Bin Nayef, who is 57, lost in the succession battle to a 33-year old. This is shameful in a culture that usually respects age-based seniority. To add insult to injury, he was replaced as Minister of the Interior by a 34-year old nephew. Bin Nayef’s daughters are also said to be under house arrest with their father. I am not an expert in Saudi politics, but it seems to me that these events are a sign and perhaps a product of regional instability and increased domestic friction.
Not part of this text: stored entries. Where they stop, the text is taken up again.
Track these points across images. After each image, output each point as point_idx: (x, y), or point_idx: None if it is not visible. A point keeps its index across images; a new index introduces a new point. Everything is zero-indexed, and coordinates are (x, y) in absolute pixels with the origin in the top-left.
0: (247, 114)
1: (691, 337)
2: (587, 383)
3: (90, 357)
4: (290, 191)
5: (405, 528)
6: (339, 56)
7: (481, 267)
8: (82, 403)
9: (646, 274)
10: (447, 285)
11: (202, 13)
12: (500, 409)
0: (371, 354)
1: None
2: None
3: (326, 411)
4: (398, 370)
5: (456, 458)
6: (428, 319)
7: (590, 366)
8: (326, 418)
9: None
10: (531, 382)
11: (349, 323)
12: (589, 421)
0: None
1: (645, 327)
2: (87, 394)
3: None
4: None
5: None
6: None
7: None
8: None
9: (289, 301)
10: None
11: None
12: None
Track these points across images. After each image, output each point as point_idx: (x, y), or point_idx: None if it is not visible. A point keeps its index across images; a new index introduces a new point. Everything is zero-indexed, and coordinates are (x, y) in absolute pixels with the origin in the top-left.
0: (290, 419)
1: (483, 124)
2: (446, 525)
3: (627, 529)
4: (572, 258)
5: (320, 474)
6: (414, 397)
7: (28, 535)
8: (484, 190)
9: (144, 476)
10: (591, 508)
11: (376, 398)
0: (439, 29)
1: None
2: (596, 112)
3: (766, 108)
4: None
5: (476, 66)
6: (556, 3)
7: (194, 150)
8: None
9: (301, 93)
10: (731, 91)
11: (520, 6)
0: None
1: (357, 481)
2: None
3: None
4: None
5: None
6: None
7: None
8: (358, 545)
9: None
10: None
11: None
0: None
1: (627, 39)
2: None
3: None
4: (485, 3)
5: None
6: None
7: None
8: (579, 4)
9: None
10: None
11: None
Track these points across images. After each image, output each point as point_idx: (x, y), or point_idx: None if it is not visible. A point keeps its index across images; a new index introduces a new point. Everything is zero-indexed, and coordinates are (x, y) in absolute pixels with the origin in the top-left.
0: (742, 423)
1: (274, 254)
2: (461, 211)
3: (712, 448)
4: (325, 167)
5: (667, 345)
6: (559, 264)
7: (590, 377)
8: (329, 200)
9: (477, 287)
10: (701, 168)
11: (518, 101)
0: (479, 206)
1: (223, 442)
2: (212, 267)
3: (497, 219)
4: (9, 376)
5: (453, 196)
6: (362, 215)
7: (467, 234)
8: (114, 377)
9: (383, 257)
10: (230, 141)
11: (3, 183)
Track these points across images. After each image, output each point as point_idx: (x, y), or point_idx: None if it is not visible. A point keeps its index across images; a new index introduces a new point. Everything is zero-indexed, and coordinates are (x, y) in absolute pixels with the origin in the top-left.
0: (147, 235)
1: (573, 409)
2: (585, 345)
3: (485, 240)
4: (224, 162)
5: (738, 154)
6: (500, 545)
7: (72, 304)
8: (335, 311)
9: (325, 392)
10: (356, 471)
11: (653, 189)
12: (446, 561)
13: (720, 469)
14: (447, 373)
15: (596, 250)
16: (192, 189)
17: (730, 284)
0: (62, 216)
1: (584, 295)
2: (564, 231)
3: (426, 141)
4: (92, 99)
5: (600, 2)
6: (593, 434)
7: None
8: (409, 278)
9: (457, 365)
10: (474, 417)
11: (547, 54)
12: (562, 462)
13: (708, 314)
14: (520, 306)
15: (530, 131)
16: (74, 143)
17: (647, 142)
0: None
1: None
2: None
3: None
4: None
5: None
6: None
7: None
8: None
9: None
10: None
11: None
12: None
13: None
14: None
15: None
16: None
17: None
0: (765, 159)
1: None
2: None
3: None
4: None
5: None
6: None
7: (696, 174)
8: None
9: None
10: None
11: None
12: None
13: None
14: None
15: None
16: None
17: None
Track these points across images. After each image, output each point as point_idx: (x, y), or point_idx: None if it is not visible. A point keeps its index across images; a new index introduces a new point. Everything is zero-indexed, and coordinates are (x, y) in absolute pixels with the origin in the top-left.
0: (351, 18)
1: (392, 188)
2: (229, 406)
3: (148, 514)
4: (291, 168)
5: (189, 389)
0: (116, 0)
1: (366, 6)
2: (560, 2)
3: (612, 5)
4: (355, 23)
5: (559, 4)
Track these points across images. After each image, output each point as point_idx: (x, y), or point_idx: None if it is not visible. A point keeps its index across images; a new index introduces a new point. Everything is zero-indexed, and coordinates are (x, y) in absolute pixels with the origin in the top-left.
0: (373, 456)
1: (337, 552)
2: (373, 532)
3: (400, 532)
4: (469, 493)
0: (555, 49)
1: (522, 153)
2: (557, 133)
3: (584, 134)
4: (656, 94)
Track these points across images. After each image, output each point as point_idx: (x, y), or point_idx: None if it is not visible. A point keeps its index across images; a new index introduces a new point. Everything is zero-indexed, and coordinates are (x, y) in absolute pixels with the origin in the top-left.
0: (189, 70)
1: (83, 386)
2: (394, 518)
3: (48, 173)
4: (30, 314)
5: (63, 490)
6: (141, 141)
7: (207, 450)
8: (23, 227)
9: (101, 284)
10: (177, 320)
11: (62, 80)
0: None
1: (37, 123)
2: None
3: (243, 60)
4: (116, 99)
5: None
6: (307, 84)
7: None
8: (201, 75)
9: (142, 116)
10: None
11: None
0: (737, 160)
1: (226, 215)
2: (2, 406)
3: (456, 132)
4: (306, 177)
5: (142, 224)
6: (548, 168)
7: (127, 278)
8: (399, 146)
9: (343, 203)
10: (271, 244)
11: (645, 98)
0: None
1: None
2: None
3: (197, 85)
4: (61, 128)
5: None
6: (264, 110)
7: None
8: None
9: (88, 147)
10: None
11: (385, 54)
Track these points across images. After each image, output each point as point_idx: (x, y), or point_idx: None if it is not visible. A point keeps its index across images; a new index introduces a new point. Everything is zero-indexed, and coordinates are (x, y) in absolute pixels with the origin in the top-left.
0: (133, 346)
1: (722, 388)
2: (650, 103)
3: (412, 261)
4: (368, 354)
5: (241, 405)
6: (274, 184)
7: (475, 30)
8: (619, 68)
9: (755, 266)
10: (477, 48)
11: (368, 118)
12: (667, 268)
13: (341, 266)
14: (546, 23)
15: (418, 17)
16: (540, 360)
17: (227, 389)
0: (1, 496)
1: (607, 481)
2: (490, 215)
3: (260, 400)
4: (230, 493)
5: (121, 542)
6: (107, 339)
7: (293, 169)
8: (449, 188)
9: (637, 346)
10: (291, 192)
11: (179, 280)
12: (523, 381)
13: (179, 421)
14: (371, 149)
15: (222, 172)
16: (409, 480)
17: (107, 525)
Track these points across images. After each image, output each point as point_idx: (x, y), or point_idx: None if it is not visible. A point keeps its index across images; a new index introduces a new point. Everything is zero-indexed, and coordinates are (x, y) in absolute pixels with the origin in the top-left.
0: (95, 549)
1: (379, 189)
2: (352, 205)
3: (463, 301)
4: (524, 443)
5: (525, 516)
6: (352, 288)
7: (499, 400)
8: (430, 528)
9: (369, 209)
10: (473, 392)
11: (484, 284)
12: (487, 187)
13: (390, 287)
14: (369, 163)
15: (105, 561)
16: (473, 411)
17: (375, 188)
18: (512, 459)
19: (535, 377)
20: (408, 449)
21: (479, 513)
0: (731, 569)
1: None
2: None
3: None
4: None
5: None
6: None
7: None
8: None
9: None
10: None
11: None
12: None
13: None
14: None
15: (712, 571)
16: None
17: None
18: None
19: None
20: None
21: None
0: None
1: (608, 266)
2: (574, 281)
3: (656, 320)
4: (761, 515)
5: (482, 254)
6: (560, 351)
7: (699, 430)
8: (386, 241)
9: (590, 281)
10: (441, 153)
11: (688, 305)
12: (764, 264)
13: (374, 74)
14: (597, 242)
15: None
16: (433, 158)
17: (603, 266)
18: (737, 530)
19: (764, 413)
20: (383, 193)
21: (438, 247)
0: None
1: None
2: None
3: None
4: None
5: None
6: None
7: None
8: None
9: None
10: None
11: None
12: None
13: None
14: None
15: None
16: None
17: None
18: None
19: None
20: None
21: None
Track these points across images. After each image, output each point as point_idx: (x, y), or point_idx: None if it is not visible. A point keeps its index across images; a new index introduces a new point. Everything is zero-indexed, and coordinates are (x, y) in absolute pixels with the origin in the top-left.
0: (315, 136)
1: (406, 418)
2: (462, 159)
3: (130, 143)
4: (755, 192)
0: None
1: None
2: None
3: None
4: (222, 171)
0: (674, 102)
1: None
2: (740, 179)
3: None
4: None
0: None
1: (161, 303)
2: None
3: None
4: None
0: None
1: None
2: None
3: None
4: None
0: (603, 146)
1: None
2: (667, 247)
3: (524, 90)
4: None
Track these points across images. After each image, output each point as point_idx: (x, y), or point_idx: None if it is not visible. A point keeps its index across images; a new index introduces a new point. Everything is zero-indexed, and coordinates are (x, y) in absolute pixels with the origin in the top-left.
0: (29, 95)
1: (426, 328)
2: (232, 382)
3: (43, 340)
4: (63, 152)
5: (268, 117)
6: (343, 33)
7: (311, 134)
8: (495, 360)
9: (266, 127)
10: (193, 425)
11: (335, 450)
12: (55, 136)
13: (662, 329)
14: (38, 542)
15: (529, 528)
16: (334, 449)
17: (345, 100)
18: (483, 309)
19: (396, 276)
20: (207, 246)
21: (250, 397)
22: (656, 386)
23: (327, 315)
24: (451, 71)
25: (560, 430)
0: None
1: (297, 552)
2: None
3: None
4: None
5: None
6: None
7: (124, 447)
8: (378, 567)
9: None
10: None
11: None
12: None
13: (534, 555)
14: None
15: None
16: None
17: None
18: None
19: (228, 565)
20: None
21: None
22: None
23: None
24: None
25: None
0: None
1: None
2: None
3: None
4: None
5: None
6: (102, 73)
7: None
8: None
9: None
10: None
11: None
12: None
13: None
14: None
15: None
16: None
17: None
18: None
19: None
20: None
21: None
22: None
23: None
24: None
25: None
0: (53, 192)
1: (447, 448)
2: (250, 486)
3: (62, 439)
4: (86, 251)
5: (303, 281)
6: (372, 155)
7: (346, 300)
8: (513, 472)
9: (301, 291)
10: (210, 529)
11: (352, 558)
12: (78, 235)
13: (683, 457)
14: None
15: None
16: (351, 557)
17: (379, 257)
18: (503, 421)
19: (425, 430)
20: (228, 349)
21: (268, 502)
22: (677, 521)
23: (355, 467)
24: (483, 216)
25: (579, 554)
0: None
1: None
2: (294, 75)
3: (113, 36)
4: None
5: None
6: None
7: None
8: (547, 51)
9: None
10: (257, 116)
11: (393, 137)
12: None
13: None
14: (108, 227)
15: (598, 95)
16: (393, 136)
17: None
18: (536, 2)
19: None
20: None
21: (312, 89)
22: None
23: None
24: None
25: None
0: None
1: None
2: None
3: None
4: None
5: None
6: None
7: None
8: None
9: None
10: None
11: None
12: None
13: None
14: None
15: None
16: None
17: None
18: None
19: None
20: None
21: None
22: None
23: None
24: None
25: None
By definition, one cannot anticipate a Black Swan event, but I wouldn’t be surprised if there weren’t some Middle Eastern surprises in store over the next few years.

Forget Cars, for One Spaniard the Autonomous Future Is Forklifts (Bloomberg). I’ll be the first person in line to buy a self-driving car, but considering the legal issues involved (e.g., which insurance company pays if two self-driving cars get in a wreck?), I may have to wait a while before my dream of uninterrupted reading while in transit is realized. However, the sorts of issues that make it difficult to put automatic cars on the roads are absent from the realm of a warehouse or factory. Asti, a Spanish company, is innovating the development of mobile robots to carry equipment, tools, or goods in an industrial setting. Of course Amazon’s warehouses run more efficiently because of robotic palates, but it looks like the aspirations of Asti – whose clients are mostly French, according to this article – are larger. Why does an assembly line need to be in a line? Perhaps some of the tasks would be made easier if materials came to the unfinished product rather than having the unfinished product move on a conveyor belt.

Photographer: Angel Navarrete/Bloomberg

Retail hype vs retail facts (FT Alphaville). I may have access to this column because I was allowed in as a professional analyst. If you can’t view this story, drop me a line and I’ll send you a soft copy.

One big meme of the investing world is that traditional retail is dead. Recent decreases in retail employment and high-profile problems at Sears, JC Penney, and other stores seem to bolster this meme with actual evidence. While I do think the retail world is changing, it is nice to see some hard data on employment trends and on the competition between brick-and-mortar retailers and online. This article provides those data in the form of excerpts from a sell-side report.